Pauline Hanson refuses to direct preferences to Coalition
Pauline Hanson is refusing to repay Coalition moves to preference One Nation in key battleground seats, putting minor conservative parties ahead of Liberal and National MPs and candidates.
Pauline Hanson is refusing to repay Coalition moves to preference One Nation in key battleground seats, putting minor conservative parties ahead of Liberal and National MPs and candidates on how-to-vote cards.
The Coalition has directed its voters to preference One Nation second in a number of must-win seats it hopes to wrestle off Labor across Australia.
In Peter Dutton’s home state of Queensland, the Coalition has put One Nation second in 18 of the state’s 30 seats.

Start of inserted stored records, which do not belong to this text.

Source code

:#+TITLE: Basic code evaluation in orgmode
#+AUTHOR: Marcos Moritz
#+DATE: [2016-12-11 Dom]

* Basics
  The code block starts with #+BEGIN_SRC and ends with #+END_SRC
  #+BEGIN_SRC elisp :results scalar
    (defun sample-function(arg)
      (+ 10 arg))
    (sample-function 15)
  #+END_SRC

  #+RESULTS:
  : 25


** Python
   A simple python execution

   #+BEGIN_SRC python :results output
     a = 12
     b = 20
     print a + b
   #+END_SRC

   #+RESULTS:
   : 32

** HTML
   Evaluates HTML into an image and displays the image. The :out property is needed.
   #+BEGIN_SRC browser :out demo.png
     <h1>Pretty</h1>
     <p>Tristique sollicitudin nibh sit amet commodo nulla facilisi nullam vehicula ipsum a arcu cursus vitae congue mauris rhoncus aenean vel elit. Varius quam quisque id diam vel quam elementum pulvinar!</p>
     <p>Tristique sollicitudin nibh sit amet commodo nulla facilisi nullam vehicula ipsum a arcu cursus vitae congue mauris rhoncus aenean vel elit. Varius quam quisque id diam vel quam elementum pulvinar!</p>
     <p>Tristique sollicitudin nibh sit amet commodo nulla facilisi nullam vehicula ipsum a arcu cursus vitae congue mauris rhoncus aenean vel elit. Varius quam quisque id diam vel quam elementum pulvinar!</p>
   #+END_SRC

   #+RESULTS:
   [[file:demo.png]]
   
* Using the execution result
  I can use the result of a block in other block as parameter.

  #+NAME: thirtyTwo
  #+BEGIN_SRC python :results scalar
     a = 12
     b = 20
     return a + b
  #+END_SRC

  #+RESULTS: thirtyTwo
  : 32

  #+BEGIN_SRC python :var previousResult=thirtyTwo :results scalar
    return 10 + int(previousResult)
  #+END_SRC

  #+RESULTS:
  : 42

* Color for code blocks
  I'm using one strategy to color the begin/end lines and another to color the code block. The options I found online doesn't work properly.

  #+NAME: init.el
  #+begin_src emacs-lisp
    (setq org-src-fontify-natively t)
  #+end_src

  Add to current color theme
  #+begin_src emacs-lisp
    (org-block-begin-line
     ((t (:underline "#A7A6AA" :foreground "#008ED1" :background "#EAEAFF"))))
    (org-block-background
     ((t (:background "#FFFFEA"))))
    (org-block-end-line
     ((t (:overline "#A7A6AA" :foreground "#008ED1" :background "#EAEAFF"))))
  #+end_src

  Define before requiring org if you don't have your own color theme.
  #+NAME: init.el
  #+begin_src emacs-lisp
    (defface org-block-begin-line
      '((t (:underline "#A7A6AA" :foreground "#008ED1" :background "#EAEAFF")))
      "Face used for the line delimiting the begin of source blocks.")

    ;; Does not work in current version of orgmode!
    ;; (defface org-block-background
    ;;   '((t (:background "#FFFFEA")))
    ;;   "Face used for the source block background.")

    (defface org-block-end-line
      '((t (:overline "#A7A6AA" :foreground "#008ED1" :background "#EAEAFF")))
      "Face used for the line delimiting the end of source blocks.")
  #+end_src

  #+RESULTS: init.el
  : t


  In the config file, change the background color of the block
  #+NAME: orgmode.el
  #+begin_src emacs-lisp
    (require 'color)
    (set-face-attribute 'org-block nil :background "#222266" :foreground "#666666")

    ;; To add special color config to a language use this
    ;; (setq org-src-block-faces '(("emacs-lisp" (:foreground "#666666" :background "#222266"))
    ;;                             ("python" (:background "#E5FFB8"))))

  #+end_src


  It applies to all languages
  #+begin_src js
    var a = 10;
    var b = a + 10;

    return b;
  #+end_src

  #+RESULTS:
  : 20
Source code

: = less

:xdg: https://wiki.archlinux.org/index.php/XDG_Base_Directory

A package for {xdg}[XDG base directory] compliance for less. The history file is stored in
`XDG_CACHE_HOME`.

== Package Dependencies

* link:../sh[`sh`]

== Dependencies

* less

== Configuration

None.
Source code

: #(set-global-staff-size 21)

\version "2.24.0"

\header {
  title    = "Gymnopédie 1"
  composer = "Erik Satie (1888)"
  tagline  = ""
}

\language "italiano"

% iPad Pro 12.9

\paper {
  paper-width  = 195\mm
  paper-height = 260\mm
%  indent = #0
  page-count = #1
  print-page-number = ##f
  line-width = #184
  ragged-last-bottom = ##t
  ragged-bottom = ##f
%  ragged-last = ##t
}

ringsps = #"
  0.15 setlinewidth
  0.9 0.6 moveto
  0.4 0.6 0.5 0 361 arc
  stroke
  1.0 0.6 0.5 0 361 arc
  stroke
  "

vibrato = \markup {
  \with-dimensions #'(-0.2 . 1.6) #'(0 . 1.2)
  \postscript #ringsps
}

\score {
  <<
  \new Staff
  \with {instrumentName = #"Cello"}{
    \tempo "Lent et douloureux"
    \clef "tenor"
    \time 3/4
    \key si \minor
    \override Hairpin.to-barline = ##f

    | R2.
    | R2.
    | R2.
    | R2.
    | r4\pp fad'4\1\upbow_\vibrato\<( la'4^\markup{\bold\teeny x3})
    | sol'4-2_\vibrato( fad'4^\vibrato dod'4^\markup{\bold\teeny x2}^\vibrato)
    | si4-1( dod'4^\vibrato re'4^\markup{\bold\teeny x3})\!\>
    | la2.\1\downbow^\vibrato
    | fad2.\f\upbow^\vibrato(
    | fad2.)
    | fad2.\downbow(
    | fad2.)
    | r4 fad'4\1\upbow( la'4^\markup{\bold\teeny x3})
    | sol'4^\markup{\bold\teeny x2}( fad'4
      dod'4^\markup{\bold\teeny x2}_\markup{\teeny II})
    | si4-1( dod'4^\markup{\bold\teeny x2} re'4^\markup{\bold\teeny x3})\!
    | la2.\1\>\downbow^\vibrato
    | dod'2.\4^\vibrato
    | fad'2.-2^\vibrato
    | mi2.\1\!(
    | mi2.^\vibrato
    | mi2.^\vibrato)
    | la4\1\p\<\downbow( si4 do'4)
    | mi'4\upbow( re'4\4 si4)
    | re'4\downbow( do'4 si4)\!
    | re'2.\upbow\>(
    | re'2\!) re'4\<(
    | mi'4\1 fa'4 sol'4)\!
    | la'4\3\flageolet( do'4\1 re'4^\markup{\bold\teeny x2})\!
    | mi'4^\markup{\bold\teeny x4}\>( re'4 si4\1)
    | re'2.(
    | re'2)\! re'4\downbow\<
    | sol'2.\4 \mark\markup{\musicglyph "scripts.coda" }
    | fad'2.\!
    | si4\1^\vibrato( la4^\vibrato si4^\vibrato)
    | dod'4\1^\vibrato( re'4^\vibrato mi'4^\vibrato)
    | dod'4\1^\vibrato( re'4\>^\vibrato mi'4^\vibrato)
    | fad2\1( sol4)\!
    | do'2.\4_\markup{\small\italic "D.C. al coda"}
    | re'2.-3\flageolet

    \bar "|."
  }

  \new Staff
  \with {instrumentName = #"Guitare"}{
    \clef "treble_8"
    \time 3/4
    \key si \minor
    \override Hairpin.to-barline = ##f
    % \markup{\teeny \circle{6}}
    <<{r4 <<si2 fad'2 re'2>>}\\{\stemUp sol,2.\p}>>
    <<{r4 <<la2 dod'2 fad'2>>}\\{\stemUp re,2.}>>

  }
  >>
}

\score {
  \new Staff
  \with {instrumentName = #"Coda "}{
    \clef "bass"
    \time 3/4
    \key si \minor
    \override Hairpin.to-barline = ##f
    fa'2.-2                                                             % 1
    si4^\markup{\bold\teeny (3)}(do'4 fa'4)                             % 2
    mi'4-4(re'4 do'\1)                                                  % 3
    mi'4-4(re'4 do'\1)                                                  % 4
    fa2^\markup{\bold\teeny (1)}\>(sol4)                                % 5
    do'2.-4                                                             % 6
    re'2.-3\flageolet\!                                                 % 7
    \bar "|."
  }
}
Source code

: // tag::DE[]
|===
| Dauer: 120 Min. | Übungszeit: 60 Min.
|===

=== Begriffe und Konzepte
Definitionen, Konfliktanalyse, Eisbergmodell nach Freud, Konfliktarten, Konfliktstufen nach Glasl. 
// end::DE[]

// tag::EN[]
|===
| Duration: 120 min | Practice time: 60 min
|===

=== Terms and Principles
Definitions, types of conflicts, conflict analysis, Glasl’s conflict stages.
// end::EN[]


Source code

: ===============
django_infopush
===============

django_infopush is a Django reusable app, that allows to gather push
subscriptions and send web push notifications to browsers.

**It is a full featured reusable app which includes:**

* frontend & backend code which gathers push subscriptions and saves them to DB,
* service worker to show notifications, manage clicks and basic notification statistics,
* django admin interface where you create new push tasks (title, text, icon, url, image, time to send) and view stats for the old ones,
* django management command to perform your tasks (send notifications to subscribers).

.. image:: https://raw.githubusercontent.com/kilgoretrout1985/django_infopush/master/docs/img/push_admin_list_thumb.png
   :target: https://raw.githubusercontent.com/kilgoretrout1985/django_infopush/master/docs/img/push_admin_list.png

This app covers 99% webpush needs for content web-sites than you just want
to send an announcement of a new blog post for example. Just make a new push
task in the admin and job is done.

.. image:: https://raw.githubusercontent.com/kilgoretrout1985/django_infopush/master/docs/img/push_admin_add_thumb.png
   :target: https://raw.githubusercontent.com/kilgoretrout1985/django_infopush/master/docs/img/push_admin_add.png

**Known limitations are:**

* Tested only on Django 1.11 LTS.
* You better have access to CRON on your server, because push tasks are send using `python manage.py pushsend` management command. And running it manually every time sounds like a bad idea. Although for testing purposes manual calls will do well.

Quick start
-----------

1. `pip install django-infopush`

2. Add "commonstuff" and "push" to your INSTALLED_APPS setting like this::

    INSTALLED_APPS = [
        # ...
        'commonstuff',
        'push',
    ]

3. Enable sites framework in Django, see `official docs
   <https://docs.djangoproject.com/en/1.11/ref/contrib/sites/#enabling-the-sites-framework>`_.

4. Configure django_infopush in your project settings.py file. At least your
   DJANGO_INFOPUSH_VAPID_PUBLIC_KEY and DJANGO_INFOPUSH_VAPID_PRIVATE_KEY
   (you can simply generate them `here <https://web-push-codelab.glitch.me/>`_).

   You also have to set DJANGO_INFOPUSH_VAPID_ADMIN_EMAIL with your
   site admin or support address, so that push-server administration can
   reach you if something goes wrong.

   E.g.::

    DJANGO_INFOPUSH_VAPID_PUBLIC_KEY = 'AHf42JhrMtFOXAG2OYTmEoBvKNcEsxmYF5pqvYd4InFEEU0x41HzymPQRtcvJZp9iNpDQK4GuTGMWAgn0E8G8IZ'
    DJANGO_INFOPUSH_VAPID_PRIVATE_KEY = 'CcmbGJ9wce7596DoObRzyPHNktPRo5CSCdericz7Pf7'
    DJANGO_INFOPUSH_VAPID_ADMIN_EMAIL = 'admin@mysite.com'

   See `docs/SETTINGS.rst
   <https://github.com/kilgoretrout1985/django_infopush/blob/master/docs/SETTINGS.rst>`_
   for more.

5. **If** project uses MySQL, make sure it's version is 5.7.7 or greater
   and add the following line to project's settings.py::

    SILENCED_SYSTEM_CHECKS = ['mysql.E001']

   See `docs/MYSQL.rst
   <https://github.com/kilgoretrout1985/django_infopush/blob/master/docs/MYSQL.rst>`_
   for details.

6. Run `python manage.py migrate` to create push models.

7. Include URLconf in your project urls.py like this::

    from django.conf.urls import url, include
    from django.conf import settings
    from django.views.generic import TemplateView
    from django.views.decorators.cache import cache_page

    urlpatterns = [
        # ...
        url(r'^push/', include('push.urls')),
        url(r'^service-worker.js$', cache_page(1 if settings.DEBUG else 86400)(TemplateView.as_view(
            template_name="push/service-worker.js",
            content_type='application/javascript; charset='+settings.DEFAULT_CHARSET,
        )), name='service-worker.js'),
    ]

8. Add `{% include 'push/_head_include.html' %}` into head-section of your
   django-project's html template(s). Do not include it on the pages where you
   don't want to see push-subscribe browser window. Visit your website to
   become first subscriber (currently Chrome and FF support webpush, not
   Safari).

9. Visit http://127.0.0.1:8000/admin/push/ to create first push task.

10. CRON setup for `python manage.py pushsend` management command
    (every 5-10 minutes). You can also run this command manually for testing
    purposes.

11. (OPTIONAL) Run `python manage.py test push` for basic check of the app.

The move marks the biggest departure of the Coalition’s decades-long reticence to preference Senator Hanson’s party after John Howard issued an edict in 2001 edict that One Nation should be “placed last on every Liberal Party how-to-vote card around Australia”.
Senator Hanson said the Coalition move was recognition that it “can work with One Nation on legislation and policy”.
But she said she would still be putting Liberal and Nationals MPs and candidates behind other conservative minor parties on how-to-vote cards for the House of Representatives and sixth in the Senate.
“We have a proven track record that they can work with us; this idea of an extreme right party, that excuse, that’s a thing of the past,” Senator Hanson said.
“Normally, we would leave the Coalition off how-to-vote cards in the Senate, but we are putting them at six because we didn’t want our votes to exhaust.
“If the Coalition can’t win the House of Representatives, there needs to be a change in the Senate. We can’t let Labor have control of both houses with the aid of the Greens. In the lower house, we will put them (Coalition) below the conservative minor parties but ahead of Labor and the teals.’’
A “very pleased” Senator Hanson told Sky News on Sunday night that Mr Dutton would have to come up with “some strong policies” in the final weeks of his election campaign to win over “disengaged” voters.
“People want to see strong leadership and decisive policies,” Senator Hanson said.
“A lot of people are still disengaged with the election. They’re really not interested.”
The Coalition has put One Nation second on its how-to-vote cards in key Labor-held seats it is targeting, including Hunter, Robertson and Paterson in NSW, Blair in Queensland and Solomon in the Northern Territory.
It has put One Nation in the second spot in the upper house in Queensland and NSW.
“The Coalition realises they need to work with (One Nation). We are the only conservative party that’s prepared to keep the Coalition on track so they don’t go too far to the left,” Senator Hanson said.
“It only makes common sense that they would actually support us.”
A senior Coalition strategist said preferencing One Nation was a “necessity” in states like Queensland and NSW, particularly in outer suburban seats and the regions.
“The reluctance isn’t there any more. They have been around a long time and have legitimacy,’’ they said.
“And obviously we get back preferences from One Nation voters, which can prove decisive.’’
In 2019 – months before he won the May federal election – then prime minister Scott Morrison ordered the Liberal Party organisation to put “One Nation below the Labor Party” on how-to-vote cards, in the wake of One Nation figure James Ashby being secretly filmed seeking funding from the National Rifle Association in the US.
In a further nine Queensland seats – including Peter Dutton’s ultra-marginal electorate of Dickson – the LNP has One Nation third on its how-to-vote cards, in most cases behind Family First.
Seats in which the LNP has put One Nation second include Capricornia, Dawson, Flynn, Groom, Hinkler, Kennedy, Leichhardt, Maranoa, Wide Bay and Wright in regional Queensland, as well as Blair, which takes in Ipswich, Fadden on the Gold Coast, Fisher on the Sunshine Coast, Forde and Rankin in Logan, and Petrie, Longman and Lilley in greater Brisbane.
In only three Queensland seats has the LNP not put One Nation as its second or third preference: the Townsville seat of Herbert, held by the LNP’s Phillip Thompson and the Greens-held seats of Brisbane and Ryan.
In 2017, during the Queensland election campaign, then immigration and border protection minister Peter Dutton said while the Coalition government had a “constructive” relationship in the Senate with One Nation, Pauline Hanson had not delivered on what she had promised.
“As I say, people like One Nation because they see Pauline Hanson and she says things that people want to hear, she doesn’t deliver on it, but she says things that people want to hear and if that works for her, good luck to her,” Mr Dutton said.
“But at some stage, as we found out in 1998, that comes to an end.
“There was a crash landing of One Nation in 1998. There’ll be a crash landing again of One Nation.”